Frequently Asked Questions

Is Koinly good for beginners?

Yes. Koinly is one of the most beginner-friendly crypto tax tools because the basic flow is simple: connect accounts, let it sync, download forms. The free tier lets you import everything and see your numbers without paying, so you can learn the tool risk free. It only gets complicated if you have DeFi, high volume, or years of tangled history, and even then the software guides you with warnings.

Is Koinly free to use?

Koinly has a free tier that lets you connect every account and view your full portfolio and estimated gains. You only pay when you want to download an actual tax report. Paid plans in 2026 start at 49 dollars for up to 100 transactions and scale up from there based on how many transactions you have. The smart move is to do all your setup and cleanup on the free tier first, then upgrade once at the end.

What is cost basis in simple terms?

Cost basis is what you originally paid for a coin, including fees. When you sell or trade it, your taxable gain is the sale price minus the cost basis. So if you bought 1 ETH for 1,500 dollars and later sold it for 2,000 dollars, your cost basis is 1,500 and your gain is 500. Getting cost basis right is the whole point of using Koinly, because missing cost basis makes your gain look bigger than it really is.

What is a disposal?

A disposal is any time you get rid of a crypto asset in a way that triggers tax. Selling crypto for cash is a disposal. Trading one coin for another is a disposal. Spending crypto to buy something is a disposal. Simply buying crypto or moving it between your own wallets is not a disposal and is not taxable. Koinly tracks every disposal and calculates the gain or loss on each one.

What is Form 8949?

Form 8949 is the IRS form where you list every crypto sale or trade for the year, with the date you acquired it, the date you disposed of it, your cost basis, and your proceeds. Those totals then flow to Schedule D, which summarizes your capital gains and losses. Koinly fills out both forms for you automatically once your data is clean. You attach them to your tax return.

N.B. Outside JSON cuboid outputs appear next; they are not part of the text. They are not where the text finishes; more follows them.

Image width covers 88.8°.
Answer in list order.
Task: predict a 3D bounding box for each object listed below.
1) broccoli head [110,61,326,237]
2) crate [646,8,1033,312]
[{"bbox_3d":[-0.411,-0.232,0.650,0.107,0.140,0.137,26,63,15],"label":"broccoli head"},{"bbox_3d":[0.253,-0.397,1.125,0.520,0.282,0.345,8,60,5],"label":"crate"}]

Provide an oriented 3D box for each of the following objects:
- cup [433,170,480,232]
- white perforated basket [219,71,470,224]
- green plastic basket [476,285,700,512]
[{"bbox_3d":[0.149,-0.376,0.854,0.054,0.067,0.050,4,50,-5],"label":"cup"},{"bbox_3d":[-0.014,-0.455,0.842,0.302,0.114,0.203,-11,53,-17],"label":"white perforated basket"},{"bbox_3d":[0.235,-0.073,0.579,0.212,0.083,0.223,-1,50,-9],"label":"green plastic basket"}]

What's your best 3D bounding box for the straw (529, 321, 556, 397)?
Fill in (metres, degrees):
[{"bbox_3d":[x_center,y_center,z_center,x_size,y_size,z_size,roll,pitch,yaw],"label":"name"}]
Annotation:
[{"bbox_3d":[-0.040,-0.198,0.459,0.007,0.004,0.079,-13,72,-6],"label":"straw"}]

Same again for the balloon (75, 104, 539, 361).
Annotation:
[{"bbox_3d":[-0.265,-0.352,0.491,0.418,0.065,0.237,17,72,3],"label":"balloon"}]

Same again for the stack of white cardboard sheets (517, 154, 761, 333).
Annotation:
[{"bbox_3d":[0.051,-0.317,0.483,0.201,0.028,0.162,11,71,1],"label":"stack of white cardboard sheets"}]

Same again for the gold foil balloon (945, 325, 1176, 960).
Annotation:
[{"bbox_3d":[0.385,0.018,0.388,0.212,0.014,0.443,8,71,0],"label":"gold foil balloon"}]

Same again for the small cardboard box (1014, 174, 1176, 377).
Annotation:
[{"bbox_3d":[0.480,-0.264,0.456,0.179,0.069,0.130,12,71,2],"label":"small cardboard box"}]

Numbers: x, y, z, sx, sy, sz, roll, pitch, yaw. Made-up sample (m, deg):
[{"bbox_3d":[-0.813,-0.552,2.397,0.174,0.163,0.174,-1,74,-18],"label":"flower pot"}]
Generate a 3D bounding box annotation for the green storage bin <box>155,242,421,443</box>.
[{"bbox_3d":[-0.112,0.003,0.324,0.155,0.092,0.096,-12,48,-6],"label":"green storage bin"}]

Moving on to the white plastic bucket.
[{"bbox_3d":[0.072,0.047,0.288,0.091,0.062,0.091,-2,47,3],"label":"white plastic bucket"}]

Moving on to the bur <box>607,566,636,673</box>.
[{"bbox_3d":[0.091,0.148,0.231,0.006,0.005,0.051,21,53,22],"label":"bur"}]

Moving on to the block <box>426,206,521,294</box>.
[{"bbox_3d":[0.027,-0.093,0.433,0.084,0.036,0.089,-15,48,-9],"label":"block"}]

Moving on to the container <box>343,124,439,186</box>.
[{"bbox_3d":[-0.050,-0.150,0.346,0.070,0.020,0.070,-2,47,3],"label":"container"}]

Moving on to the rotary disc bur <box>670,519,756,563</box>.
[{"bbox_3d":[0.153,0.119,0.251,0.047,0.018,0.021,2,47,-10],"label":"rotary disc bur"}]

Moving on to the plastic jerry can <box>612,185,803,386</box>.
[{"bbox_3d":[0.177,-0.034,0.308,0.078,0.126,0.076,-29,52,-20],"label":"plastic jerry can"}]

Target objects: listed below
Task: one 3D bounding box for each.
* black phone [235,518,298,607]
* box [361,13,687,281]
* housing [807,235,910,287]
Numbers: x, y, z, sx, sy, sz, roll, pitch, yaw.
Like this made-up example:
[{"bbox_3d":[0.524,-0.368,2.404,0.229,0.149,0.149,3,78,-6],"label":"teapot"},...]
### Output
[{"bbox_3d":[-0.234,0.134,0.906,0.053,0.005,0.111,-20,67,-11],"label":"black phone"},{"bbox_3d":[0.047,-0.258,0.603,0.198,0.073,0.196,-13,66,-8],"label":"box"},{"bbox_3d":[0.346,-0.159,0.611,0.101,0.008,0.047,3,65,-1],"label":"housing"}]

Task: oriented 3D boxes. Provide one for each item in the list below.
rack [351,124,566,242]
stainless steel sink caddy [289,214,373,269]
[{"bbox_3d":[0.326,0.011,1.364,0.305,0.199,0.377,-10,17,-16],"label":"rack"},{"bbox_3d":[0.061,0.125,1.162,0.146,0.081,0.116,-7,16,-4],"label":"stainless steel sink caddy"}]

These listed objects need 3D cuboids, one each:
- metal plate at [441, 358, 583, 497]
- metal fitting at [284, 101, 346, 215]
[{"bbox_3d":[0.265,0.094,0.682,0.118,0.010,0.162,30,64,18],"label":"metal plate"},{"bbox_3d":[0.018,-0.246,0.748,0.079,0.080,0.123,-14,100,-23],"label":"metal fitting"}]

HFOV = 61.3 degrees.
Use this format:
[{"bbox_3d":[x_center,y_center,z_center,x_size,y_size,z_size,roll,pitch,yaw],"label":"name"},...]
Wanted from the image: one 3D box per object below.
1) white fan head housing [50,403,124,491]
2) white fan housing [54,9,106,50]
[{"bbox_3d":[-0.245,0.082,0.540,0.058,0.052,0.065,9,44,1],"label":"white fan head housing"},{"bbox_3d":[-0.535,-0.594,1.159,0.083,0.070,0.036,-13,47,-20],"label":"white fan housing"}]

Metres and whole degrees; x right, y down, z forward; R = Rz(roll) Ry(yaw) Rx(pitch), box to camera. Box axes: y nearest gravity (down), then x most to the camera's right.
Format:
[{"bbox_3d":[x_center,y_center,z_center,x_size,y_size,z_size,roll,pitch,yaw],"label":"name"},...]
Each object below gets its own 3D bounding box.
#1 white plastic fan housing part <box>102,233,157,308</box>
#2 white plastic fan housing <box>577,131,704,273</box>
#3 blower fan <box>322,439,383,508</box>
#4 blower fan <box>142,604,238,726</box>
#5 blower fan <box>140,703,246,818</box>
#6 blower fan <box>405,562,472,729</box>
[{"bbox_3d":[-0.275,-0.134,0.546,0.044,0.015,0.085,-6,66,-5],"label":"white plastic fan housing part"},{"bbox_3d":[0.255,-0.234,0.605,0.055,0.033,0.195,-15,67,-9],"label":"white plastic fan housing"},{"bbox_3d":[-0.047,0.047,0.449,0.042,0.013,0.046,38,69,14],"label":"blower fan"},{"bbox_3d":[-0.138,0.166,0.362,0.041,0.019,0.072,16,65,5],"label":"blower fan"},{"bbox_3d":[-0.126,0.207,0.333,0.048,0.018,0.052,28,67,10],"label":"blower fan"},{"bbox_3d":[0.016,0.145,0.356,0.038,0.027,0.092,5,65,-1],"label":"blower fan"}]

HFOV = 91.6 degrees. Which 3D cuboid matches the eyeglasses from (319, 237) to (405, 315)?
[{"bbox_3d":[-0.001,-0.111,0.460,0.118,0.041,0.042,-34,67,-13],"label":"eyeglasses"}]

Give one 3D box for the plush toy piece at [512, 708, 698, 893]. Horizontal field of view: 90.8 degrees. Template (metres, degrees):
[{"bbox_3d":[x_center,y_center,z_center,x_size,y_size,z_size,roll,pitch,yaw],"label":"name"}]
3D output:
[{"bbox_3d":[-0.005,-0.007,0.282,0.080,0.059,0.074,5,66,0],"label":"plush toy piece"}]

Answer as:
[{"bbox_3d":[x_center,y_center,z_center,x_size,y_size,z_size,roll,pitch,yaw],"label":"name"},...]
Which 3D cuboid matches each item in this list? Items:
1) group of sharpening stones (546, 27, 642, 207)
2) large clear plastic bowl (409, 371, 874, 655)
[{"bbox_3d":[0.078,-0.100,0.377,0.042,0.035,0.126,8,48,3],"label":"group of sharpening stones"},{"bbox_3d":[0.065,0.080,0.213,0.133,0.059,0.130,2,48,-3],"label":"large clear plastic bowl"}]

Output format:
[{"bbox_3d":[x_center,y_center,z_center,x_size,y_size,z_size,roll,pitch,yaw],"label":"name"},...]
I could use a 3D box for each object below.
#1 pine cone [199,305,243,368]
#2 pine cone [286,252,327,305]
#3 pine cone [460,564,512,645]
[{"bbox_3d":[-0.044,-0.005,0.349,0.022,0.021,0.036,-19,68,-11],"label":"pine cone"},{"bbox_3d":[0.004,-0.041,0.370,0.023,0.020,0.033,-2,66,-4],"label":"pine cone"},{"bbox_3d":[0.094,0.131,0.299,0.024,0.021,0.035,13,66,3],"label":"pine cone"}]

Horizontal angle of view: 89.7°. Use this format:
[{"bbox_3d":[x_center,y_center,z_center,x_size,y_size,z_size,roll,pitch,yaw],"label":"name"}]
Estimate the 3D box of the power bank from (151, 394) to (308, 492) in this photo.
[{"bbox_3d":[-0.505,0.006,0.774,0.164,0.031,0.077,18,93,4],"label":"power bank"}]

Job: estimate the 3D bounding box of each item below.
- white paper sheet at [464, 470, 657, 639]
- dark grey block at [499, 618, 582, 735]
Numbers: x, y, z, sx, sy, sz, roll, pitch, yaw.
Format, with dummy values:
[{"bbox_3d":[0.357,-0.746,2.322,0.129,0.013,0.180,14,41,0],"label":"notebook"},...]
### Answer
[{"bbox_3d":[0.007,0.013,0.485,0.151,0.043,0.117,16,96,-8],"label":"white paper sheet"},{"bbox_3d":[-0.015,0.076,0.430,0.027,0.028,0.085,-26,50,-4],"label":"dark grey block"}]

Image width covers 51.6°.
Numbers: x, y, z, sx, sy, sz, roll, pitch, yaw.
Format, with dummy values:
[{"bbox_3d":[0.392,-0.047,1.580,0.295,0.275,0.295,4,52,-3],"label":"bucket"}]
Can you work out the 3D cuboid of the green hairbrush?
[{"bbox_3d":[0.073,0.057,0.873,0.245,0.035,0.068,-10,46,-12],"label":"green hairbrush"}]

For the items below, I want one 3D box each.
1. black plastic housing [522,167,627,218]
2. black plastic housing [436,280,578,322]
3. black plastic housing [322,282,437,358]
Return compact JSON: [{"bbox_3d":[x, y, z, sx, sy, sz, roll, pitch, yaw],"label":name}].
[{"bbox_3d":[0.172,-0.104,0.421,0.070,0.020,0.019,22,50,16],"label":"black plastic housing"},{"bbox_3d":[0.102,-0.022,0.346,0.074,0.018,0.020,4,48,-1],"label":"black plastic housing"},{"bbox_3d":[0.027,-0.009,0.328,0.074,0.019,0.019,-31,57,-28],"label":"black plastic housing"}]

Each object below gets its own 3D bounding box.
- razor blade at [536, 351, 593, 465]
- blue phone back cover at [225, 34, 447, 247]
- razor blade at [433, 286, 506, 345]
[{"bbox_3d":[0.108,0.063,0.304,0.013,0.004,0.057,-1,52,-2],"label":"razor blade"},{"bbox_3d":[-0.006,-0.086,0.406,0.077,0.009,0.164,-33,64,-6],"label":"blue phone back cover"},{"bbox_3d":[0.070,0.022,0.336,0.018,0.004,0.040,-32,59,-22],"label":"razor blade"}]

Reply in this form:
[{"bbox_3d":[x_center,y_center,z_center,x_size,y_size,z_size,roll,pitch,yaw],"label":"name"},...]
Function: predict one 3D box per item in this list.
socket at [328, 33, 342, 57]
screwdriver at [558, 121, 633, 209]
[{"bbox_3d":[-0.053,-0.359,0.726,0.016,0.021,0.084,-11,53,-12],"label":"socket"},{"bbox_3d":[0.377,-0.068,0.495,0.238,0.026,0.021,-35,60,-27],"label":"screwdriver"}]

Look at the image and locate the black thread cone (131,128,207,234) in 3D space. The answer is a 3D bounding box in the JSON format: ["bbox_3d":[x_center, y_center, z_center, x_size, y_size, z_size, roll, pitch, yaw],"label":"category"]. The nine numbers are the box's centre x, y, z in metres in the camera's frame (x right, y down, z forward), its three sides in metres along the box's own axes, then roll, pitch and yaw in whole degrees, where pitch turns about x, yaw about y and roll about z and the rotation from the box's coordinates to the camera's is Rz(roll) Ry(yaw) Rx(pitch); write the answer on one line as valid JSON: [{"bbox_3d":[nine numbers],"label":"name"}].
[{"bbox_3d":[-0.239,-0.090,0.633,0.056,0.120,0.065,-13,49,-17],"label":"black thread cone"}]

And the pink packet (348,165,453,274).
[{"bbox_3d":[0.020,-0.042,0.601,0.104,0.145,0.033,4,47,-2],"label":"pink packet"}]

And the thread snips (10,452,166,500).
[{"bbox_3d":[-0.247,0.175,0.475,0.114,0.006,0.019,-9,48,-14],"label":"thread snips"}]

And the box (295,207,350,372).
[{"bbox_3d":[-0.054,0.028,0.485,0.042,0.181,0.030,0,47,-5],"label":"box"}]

Do I have to be good with computers to use Koinly?

No. If you can copy and paste a wallet address and click through a few setup screens, you can use Koinly. The hardest parts are conceptual, not technical, and they come down to understanding what your transactions were. The course exists for exactly the moments where the software asks you to make a judgment call and you are not sure what the right answer is.

How long does it take to make my first report?

If you have a simple portfolio on one or two exchanges, you can go from sign up to a finished report in about 30 minutes. The connecting and syncing is fast. What adds time is cleaning up warnings, and that scales with how messy your history is. A first timer with a clean, low-volume portfolio is the best case, and Koinly handles that quickly.